Paris is more than three hours away. I wonder again if I should call my father. I tell myself I need to wait. I don’t even know what the doctor has to say. I glance down at my watch. Ten thirty. Where would our father be now? I wonder. At some dinner party? Or watching cable TV in his study, with Régine in the next room, on the phone, painting her nails?

I decide to wait a little longer. I am tempted to call my ex-wife. Astrid’s name is still the first one that pops up in times of stress or despair. But the thought of her with Serge, in Malakoff, in our old house, in our old bed, with him invariably answering the phone, even her mobile, for Christ’s sake-“Oh, hi, Antoine, what’s up, man?”-is just too much. So I don’t call Astrid, although I long to.

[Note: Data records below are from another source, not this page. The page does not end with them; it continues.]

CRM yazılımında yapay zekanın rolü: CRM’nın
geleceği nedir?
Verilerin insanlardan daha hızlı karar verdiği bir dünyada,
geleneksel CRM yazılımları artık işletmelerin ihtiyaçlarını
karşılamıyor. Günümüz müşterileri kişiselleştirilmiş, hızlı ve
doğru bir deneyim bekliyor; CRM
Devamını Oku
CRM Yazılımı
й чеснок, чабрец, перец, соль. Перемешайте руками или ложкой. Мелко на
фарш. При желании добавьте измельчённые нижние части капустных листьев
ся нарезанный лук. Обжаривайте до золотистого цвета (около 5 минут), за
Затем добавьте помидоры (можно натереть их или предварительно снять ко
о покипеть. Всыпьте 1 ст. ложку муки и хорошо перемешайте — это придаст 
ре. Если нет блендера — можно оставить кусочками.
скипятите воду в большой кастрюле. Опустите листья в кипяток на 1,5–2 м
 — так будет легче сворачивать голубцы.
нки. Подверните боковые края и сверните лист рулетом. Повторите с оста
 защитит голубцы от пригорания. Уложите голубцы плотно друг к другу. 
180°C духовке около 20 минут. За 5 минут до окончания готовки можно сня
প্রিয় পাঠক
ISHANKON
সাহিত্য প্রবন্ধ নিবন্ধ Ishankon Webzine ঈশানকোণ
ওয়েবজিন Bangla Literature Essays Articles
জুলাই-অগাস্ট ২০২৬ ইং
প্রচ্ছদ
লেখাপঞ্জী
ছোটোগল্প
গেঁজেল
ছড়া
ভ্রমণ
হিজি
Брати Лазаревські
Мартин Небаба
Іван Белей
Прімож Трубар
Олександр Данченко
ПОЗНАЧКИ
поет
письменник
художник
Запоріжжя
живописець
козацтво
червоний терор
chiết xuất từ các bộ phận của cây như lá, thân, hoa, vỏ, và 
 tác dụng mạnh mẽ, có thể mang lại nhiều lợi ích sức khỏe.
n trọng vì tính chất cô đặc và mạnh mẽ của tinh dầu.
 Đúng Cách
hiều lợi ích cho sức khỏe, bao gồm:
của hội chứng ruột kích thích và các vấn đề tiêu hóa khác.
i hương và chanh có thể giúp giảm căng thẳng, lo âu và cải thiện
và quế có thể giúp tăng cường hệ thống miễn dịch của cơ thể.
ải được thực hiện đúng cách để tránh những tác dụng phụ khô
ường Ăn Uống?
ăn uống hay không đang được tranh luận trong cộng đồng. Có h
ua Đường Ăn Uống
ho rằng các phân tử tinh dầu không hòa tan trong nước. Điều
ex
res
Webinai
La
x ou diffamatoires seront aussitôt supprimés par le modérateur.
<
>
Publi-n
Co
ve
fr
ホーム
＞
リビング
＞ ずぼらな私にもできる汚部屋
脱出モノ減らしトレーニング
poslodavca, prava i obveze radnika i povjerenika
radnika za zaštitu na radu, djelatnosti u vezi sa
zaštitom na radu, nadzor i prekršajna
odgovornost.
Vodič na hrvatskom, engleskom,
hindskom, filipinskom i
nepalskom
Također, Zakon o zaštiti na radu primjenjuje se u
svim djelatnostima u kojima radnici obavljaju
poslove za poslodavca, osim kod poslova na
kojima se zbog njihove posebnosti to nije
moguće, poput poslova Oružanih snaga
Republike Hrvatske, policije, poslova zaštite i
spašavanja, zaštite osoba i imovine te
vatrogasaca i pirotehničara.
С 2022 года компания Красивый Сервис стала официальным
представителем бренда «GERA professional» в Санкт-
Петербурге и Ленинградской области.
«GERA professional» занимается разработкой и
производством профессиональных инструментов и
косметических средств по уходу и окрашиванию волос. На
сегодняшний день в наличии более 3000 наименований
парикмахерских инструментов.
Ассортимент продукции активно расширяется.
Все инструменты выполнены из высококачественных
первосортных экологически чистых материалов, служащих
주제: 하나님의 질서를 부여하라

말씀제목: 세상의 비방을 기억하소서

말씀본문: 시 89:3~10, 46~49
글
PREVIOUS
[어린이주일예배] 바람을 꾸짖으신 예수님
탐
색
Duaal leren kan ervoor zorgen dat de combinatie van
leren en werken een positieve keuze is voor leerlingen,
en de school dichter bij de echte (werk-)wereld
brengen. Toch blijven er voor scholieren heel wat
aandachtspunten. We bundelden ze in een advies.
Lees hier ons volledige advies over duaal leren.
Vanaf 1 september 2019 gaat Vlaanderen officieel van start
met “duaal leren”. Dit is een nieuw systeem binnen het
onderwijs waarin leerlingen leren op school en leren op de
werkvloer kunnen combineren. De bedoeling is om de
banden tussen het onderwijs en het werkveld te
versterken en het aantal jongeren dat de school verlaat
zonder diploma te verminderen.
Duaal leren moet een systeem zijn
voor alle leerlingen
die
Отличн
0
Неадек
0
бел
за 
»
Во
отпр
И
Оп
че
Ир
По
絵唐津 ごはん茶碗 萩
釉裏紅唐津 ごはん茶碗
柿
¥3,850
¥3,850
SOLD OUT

I stay in the small, stuffy room and try once more to remain calm. Try to stop the panic rising within me. I think of my kids. Arno in all his teenage glory and rebellion. Margaux, a creature of mystery at fourteen. Lucas, still a baby at eleven, compared with the other two and their raging hormones. I simply cannot imagine myself telling them, “Your aunt is dead. Mélanie is dead. My sister is dead.” The words make no sense. I push them away.

Another hour creeps by. I sit there, my head in my hands. I try to sort out the mess building up in my mind. I start thinking about the deadlines I need to keep. Tomorrow is Monday, and after this long weekend, there are many urgent things to be done-that unpleasant Rabagny and his god-awful day-care center I should not have taken on; Florence, that hopeless assistant I know I have to fire. But how can I possibly think of this? I realize, appalled at myself. How can I think of my job now, at this precise moment when Mélanie is somewhere between life and death? I say to myself with a sinking heart, Why Mélanie? Why her? Why not me? This trip had been my idea. My present for her birthday. That fortieth birthday she was so upset about.